My hon. Friend is right that building societies and mutuals have an important role to play in the future. We want to strengthen them and support those who want to create mutuals. We will set out the details of how we will do that in the next few weeks.
(14 years, 4 months ago)
Written StatementsThe Economic and Financial Affairs Council was held in Luxembourg on 8 June 2010. The Financial Secretary to the Treasury represented the UK.
A-points
Council agreed legislative A-points on VAT administrative co-operation regulation, regulation on the quality of statistics, and the European Investment Bank (EIB) external lending mandate. Given that Parliament has not had the opportunity to clear these documents, the Government abstained on these items at ECOFIN and entered a statement to the minutes to that effect.
Convergence reports and enlargement of the euro-area
The Council took note of reports from the Commission and the European Central Bank on the fulfilment of economic and monetary union (EMU) convergence criteria by the nine non-euro area member states with an EMU derogation. It also noted a proposal for a Council decision aimed at enabling Estonia to adopt the euro as its currency on 1 January 2011, following positive signals that it has met the entry criteria. The final decision will be taken at the July ECOFIN.
Stability and Growth Pact
The Council adopted an opinion on an update by Cyprus of its stability programme. There were also discussions following announcements from Spain and Portugal of their fiscal consolidation measures. Ministers from several member states updated the Council on their domestic austerity measures. The Government outlined the savings package of £6.24 billion for financial year 2010-11 announced on 24 May.
Preparation of the 17 June European Council
a) Broad economic policy guidelines
Ministers approved a report to the European Council on the broad economic policy guidelines for Member States and the EU as a whole. The treaty on the functioning of the EU provides that member states are to regard their economic policies and promoting employment as matters of common concern and co-ordinate them within the Council.

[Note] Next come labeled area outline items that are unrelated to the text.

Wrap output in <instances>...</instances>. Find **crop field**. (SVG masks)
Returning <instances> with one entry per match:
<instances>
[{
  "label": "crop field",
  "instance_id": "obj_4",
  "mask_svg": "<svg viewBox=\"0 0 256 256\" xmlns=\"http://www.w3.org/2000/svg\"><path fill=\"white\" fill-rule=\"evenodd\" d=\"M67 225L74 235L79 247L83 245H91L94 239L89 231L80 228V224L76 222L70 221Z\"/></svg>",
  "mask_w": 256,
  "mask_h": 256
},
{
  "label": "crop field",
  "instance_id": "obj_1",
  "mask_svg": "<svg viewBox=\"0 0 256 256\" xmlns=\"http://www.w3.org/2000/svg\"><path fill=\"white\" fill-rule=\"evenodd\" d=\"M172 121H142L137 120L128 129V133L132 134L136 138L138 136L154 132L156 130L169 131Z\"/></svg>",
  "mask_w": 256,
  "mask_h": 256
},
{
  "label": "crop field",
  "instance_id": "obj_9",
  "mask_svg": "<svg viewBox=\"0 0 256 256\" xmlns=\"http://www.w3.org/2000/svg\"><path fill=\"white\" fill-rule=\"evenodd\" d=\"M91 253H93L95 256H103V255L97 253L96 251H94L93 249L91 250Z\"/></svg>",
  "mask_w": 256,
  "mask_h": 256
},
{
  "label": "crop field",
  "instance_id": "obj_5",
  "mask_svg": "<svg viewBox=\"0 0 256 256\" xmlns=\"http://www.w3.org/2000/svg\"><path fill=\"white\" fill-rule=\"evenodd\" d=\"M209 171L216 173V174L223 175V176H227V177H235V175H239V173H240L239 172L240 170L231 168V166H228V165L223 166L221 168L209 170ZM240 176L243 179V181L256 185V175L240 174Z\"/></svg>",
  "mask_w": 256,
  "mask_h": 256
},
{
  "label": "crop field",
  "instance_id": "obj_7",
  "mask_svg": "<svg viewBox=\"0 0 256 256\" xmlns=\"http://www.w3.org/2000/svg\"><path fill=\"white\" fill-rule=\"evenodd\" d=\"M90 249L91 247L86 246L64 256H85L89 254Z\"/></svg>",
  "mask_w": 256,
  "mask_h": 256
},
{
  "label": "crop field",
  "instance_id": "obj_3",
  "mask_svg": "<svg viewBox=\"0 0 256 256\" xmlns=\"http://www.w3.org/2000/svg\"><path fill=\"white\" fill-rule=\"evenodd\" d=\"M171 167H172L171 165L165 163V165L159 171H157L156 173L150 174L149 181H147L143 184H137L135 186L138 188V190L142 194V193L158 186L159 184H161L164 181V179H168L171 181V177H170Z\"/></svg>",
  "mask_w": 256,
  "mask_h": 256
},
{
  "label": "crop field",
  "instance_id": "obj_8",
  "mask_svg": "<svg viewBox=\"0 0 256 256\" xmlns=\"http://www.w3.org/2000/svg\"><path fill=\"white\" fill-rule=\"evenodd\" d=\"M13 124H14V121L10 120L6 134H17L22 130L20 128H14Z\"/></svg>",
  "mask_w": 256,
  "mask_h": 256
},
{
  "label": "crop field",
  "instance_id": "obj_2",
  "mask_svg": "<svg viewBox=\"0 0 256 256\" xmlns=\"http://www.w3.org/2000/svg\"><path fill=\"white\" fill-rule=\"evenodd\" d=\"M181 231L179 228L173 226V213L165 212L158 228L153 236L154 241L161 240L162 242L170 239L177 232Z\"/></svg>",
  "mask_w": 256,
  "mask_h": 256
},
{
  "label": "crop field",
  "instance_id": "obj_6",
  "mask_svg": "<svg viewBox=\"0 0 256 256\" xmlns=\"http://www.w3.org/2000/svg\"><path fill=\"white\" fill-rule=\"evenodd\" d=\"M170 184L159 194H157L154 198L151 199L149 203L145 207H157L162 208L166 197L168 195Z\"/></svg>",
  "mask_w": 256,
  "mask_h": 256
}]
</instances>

As these have not had a chance to complete scrutiny, the UK abstained, and the Government made clear they reserved their position on some aspects of the substance of the proposals. The guidelines will go for discussion at the 17 June European Council before returning to ECOFIN for formal adoption in July.
b) Europe 2020 Strategy
ECOFIN agreed conclusions on the Europe 2020 strategy to feed in to discussions at the European Council. The conclusions cover proposed headline targets for the strategy; the broad economic policy guidelines; national bottlenecks to growth; and enhanced economic policy co-ordination and timing. The Government will continue to encourage a focus on specific, meaningful steps the EU could take to promote growth.
c) Progress report on financial reform
ECOFIN discussed a progress report on financial reform to the European Council covering crisis management (including levies and funds), financial supervision, credit rating agencies, derivatives and financial exit strategies. The Government outlined their priorities for the reform of European regulation of financial services and the need to ensure international consistency and pursue non-discriminatory policies. The Council will now work with the Commission to take forward the ambitious programme it has proposed.
d) Fiscal exit strategies
The Council approved a report to the European Council on progress made in the development of an exit strategy for the unwinding of budgetary stimulus measures introduced in response to the economic crisis. The Government support the strategy, which is in line with announced plans for an additional £6.24 billion spending cuts in the UK.
e) Preparation for the G20 Summit
Ministers prepared an EU position for the June G20 summit in Toronto, where Presidents Van Rompuy and Barroso will represent the EU. The Government supported the agreed terms of reference, which reflect the agreements reached at the 5 June G20 finance ministerial in Korea. The final position will be adopted by the European Council.